● **Work instructions**
Using the listing, copy each whole line that features "ОБЕД".

════════

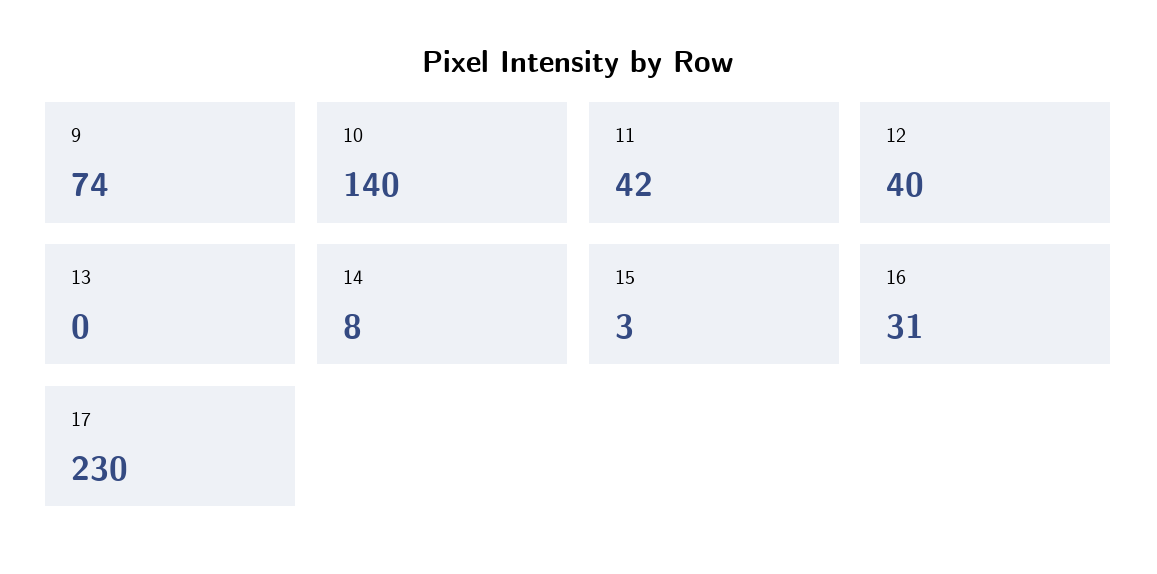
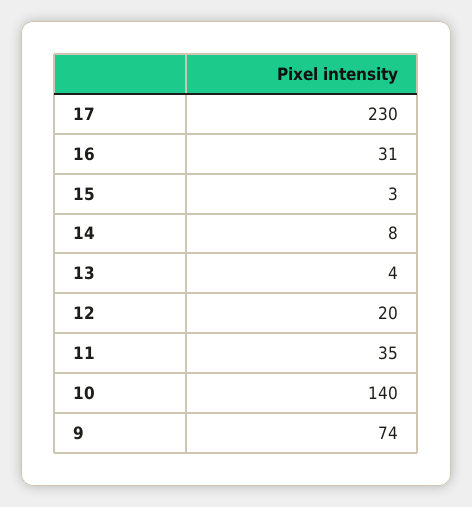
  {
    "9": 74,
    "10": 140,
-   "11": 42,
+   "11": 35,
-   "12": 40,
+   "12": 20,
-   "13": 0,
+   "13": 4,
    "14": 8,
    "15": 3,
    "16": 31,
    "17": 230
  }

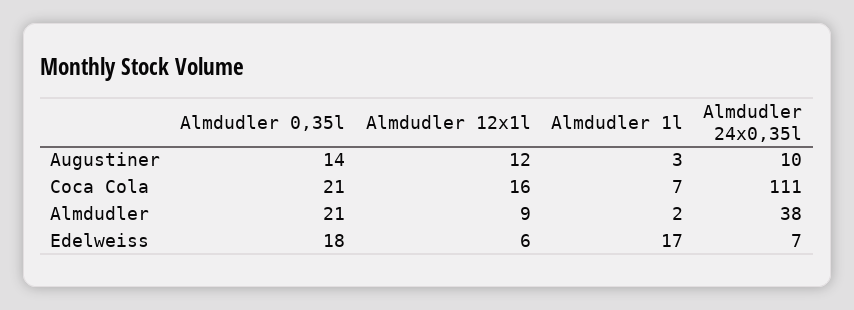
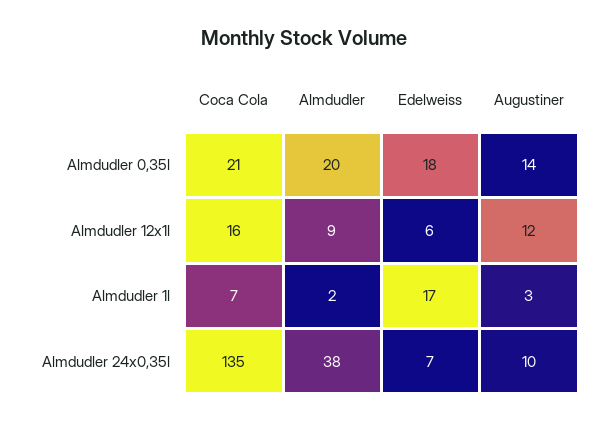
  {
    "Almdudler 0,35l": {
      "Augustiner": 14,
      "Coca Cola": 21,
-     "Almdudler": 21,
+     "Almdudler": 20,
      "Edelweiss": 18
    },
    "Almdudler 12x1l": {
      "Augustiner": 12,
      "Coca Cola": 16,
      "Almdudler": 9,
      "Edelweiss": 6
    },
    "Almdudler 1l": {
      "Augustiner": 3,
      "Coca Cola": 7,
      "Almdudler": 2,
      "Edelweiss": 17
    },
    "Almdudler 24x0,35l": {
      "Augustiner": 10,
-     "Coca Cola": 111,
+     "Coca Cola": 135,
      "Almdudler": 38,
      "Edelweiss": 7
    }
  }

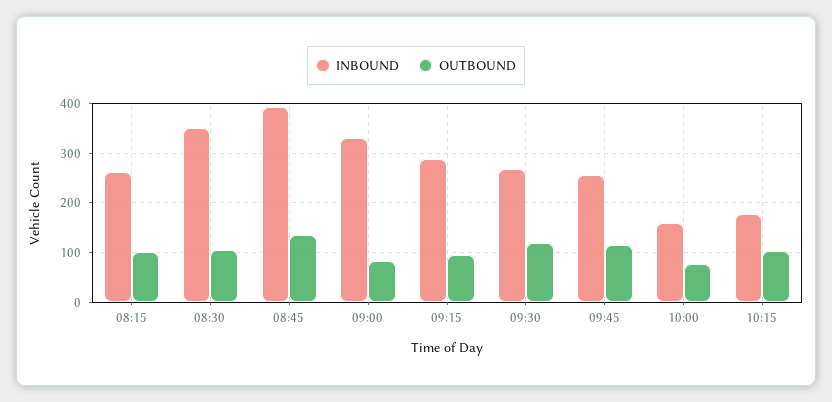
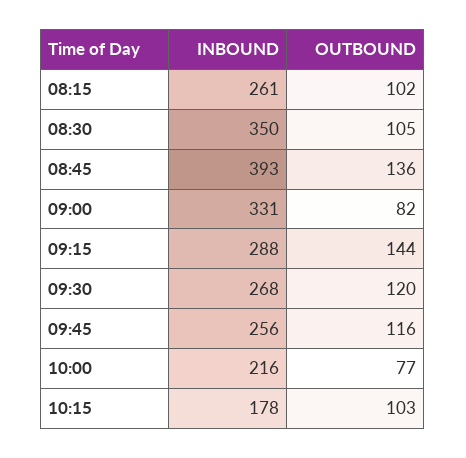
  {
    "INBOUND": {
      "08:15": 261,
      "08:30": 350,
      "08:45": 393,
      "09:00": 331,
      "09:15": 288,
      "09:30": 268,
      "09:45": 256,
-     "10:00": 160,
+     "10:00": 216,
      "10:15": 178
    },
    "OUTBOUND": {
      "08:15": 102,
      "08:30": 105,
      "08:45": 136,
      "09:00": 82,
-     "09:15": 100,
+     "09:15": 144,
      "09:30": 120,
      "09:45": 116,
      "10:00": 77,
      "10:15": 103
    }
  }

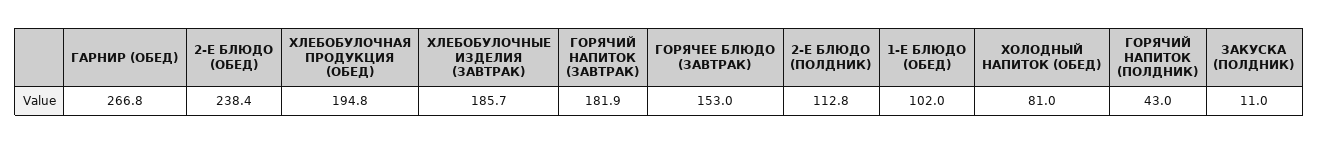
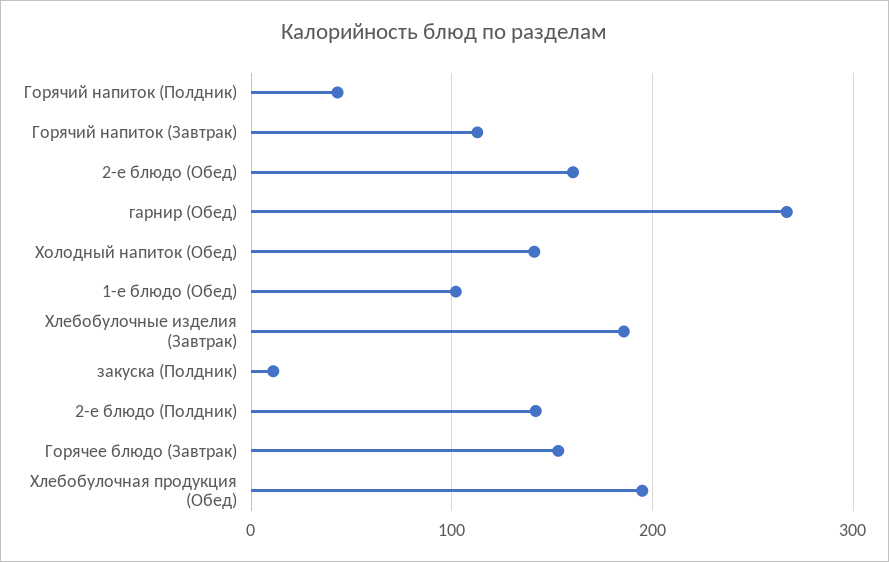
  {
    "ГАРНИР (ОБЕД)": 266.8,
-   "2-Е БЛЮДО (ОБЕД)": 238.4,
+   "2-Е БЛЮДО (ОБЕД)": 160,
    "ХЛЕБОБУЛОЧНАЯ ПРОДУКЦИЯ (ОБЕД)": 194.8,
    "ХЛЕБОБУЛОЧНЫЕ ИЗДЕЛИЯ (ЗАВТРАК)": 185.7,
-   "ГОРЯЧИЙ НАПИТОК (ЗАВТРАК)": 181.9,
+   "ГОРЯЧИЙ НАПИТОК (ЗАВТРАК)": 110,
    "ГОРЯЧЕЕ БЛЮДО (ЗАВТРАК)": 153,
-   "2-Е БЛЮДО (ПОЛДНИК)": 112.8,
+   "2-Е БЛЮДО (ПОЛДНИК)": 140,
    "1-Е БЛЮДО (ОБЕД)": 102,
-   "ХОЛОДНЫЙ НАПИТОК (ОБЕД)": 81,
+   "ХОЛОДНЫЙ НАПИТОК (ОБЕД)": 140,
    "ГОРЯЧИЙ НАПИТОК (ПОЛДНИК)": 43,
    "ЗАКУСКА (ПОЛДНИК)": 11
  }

════════

● **Solution**
    "ГАРНИР (ОБЕД)": 266.8,
-   "2-Е БЛЮДО (ОБЕД)": 238.4,
+   "2-Е БЛЮДО (ОБЕД)": 160,
    "ХЛЕБОБУЛОЧНАЯ ПРОДУКЦИЯ (ОБЕД)": 194.8,
    "1-Е БЛЮДО (ОБЕД)": 102,
-   "ХОЛОДНЫЙ НАПИТОК (ОБЕД)": 81,
+   "ХОЛОДНЫЙ НАПИТОК (ОБЕД)": 140,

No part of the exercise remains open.